EXERCISE DESCRIPTION
Which lines in the entries below contain the word "alphaTex"? Pick out each of those lines and copy it.

Part of a data file:
=-=-=-=-=

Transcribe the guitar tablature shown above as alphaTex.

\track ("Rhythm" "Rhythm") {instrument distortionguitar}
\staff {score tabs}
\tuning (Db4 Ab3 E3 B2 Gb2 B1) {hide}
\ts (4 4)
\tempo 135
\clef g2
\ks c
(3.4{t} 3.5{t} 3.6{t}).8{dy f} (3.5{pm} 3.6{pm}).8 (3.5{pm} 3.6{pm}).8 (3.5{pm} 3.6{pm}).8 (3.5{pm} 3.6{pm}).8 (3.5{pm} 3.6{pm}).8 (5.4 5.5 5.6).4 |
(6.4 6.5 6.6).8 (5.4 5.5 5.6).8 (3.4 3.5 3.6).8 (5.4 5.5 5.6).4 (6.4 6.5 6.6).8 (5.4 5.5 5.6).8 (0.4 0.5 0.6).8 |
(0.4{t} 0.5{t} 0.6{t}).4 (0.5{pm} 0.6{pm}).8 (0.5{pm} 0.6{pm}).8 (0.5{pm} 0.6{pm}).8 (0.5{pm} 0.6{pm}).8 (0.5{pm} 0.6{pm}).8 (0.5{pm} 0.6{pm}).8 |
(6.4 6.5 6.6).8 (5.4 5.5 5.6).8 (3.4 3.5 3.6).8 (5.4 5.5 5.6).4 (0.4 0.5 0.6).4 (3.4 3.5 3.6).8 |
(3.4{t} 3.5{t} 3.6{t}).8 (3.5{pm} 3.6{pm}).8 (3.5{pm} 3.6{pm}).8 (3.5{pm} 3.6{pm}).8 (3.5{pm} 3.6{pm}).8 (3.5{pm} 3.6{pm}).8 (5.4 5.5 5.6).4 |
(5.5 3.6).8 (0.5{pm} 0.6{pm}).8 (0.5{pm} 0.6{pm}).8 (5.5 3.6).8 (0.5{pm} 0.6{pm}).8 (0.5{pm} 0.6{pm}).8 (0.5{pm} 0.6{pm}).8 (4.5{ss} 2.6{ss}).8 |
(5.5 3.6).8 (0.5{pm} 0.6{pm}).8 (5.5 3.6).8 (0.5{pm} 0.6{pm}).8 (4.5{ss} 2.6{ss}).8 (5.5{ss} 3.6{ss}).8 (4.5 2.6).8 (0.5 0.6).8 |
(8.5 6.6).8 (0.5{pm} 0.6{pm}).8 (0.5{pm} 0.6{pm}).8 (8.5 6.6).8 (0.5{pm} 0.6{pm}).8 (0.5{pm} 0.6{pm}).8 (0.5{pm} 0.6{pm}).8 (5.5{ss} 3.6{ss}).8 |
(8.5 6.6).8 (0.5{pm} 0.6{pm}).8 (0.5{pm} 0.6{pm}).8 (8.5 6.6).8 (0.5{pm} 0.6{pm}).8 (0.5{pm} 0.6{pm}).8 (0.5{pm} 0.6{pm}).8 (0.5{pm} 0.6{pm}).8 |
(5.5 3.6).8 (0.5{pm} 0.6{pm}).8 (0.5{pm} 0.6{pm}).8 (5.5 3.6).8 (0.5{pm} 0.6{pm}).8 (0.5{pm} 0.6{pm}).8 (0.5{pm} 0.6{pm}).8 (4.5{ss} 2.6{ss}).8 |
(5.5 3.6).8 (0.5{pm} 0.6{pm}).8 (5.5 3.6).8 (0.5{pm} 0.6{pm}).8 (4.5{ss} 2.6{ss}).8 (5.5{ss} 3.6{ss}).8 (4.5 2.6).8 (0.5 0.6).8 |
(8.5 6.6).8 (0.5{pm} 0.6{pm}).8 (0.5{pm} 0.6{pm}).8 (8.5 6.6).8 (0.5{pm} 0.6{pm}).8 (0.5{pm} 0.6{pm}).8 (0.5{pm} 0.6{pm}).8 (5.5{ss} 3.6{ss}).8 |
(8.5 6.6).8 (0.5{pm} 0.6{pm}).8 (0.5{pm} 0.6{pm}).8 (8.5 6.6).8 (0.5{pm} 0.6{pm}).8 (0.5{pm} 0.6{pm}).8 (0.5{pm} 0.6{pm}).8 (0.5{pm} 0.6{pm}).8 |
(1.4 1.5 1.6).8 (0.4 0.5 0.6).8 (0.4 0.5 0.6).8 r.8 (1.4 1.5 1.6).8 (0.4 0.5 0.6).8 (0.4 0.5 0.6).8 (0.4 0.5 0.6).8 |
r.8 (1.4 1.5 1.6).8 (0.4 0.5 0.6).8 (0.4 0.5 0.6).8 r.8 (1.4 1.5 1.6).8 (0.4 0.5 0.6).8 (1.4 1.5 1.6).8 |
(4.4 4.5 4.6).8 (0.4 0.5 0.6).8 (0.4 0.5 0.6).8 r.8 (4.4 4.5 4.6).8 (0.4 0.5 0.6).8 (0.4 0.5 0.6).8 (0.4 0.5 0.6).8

=-=-=-=-=

RESPONSE TO THE TASK
Transcribe the guitar tablature shown above as alphaTex.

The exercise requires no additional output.